The group Friends of the Prouty Garden, a group backed by an anonymous donor, has raised enough money to take out full-page ads in the Globe and hire a lawyer and public relations firm. Its online petition to preserve the garden has nearly 14,000 signatures, and it has the backing of some prominent physicians, such as Dr. T. Berry Brazelton.
Hospital executives may have been caught off guard by the backlash, but now they’re trying to defend their case. They say they examined at least nine scenarios before settling on the plan to build over the Prouty Garden. All of the other options were too costly, would take too long to build, or would be too far from the hospital’s other facilities, resulting in inefficiencies and higher costs, they say.
“We looked at the cost-effectiveness, we looked at the time it would take, we looked at what it would bring us in terms of patient care,” said Dr. Kevin Churchwell, the chief operating officer at Children’s. “When we put it all on the grid, the building that we’re going to build really fit the best.”
The debate will play out at a public hearing Thursday afternoon before the Department of Public Health. State regulators are reviewing whether the hospital’s proposed expansion is appropriate, as they do with all major capital projects. They have also asked Children’s, one of the state’s priciest hospitals, to pay for an independent study that shows what effect the project will have on health care costs.
To soften the blow of eliminating the Prouty Garden, executives are planning to build three green spaces into their expanded campus: a rooftop garden, an outdoor garden, and indoor gardens that can survive the winter and bring a little peace to children too sick to go outside.
Rising patient numbers — not just from Massachusetts, but from other states and countries where Children’s is seeking growth — have made the hospital a crowded place. And the numbers continue to grow as Children’s cements its reputation as a place for treating the world’s smallest and sickest patients. The hospital admitted more than 24,349 patients in the year ended Sept. 30, up 1.8 percent from the previous year.
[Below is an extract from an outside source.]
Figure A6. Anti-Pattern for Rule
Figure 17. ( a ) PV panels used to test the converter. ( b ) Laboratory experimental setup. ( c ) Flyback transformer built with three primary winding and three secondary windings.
All but four of the hospital’s 404 beds were full on Wednesday, and 50 children were being treated in the emergency room. In the neonatal intensive care unit, tiny babies slept in cribs crammed into a small room, surrounded by supply cabinets, as clinicians and family members shuffled by. Parents who wanted privacy with their sick newborns were out of luck.
Children’s executives say the expansion project, the largest proposed by a Massachusetts hospital, will change all of this. It will add dozens of beds and eliminate room-sharing, an inconvenience that also puts patients at greater risk of catching infections. In the new space, each patient — even newborns — will have a private room.
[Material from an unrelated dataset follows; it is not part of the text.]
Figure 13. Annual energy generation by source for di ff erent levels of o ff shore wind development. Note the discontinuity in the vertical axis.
“It’s not just adding beds,” chief executive Sandra L. Fenwick said. “It’s adding the right kind of space, the right technology, the right environment.”
In addition to building the tower in Longwood, hospital officials are planning to renovate existing buildings, construct an outpatient building in Brookline, and add inpatient hospital beds to a facility in Waltham.
In total, the project is pegged at $1.5 billion and is scheduled to take five years to complete.
Prouty Garden supporters say the hospital doesn’t have to choose between the garden and the expansion project.
The half-acre garden is the “soul” of the hospital, they say, a place that provides the kind of healing that’s not possible within hospital walls.
Children’s executives don’t buy that description. On a hospital building next to the Prouty Garden, a sign taped to a door says: “The soul of Boston Children’s Hospital is our people and our children.”
“With growth,” the sign reads, “we will have a greater capacity to heal.”